Ведь Церковь еще в IV веке стала государственной и чем дальше, тем больше превращалась в шестерёнку административного механизма, лишалась возможности стоять за правду и справедливость в земной жизни и была вынуждена заменять живое учение Христа мертвой обрядностью, лишь прикрываемой Христовым именем (что, конечно, не исключало святости отдельных подвижников и искренней веры миллионов людей). В России же она, повторяю, с XVII века неразрывно связала себя с антинародным режимом Романовых и, естественно, разделила его историческую судьбу. Известный дореволюционный богослов В.И.Экземплярский утверждал, что государство в «христианских» странах по существу оставалось языческим (см.: «Дар ученичества». М., 1993). О том, что представляла собой Церковь в начале XX века, хорошо сказано, например, в книгах воспоминаний двух ее иерархов, отнюдь не диссидентов: митрополита Вениамина (Федченкова) «На рубеже двух эпох» и митрополита Евлогия (Георгиевского) «Путь моей жизни». Поэтому большевики не сокрушали истинного идеала и не подменяли его ложным, а отбросили остатки идеала, выродившегося в пустую обрядность, и выдвинули другой, внешне не только не христианский, но даже и богоборческий, зато внутренне, по стремлению к правде и справедливости, ближе стоящий к учению Христа, чем предреволюционное православствующее фарисейство. Церковь, которая не разделяет стремление людей установить на земле строй правды и справедливости, впадает в «ересь церковности» и расходится и с народом, и с Богом.
«Но
революционеры перестраивают мир, опираясь на насилие, тогда как христианство есть религия любви». Однако строить всю жизнь на принципе любви могут только совершенные, которых всегда и везде очень мало. А для тех несовершенных людей, которые и составляют Церковь (не только паству, но и пастырей), любовь к своим неотделима от ненависти к врагам.Мы — православные христиане и потому сторонники самого справедливого устройства жизни — русской советской цивилизации. На мой взгляд, самое правильное самоопределение русского патриота: «я — русский православный советский человек». И враги моей страны — это мои враги. Вот с таким духовным оружием мы будем непобедимы.

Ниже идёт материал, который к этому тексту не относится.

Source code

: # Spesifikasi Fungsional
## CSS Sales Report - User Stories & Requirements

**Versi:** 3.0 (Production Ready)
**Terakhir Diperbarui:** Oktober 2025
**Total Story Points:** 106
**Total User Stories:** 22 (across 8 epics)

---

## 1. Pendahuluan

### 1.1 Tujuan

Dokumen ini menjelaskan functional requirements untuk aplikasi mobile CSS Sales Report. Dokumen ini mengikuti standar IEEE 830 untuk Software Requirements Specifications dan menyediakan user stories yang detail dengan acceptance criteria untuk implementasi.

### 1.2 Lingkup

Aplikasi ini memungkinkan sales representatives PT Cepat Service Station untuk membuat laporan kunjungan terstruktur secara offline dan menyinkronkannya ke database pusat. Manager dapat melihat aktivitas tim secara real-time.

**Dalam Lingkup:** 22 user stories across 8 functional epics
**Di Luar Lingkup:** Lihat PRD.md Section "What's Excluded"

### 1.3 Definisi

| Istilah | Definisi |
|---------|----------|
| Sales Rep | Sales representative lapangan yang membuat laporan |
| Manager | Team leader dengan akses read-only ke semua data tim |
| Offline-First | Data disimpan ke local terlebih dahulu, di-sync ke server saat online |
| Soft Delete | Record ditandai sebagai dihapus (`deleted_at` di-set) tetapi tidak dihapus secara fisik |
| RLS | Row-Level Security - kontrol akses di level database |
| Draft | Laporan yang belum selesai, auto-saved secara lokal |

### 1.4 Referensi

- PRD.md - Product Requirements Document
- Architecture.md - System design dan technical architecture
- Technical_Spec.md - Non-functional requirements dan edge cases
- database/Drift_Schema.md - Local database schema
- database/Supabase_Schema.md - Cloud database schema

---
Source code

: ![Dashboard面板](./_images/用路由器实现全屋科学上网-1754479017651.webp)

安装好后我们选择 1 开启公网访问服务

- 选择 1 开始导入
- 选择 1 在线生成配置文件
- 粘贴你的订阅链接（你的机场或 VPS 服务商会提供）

Если не понимать этих простых вещей, то можно всю Россию застроить храмами и монастырями, но от этого народ не станет духовно богаче и нравственнее. Ведь и священнослужители приходят из общества, а не с других планет, они такие же грешные люди, как и их паства, лишь больше знающие Писание и историю Церкви. Откуда взять сотни тысяч духовно просвещённых, бескорыстных и благородных, близких к святости пастырей и тем более монахов? Христианизация России может идти только в меру достижения страной духовной зрелости. По словам того же Бердяева, «вещественные стены Церкви органически вырастут там, где образуется святое содержание жизни».
За демократию по-русски!
Внутри страны наша борьба — это борьба за демократию, величайшим проявлением которой является демократический централизм
, система, основания которой были положены в советские времена. Наш главный враг — не «олигархи», не продажный компрадорский истэблишмент — это лишь ставленники врага; наш враг — само гражданское общество, которому мы противопоставим общество граждан. И мы видим, что насаждённое обманом и шантажом «гражданское общество» распадается, его системообразующий «средний класс независимых от государства собственников» тает на глазах. Общество демократического централизма, тоталитарное общество, являющееся нашей целью, — это строй Вождя и Коллективного Руководства.Институт президентства — чуждый для России. Пост президента был введён в СССР по образцу стран Запада и стал орудием разрушения Великой Страны.
Допустим, вождь есть (и мы все знаем его), но где принцип коллективного руководства? Не будет ли его режим дорогой к компрадорской антинародной диктатуре вместо национальной тоталитарной демократии? Нет.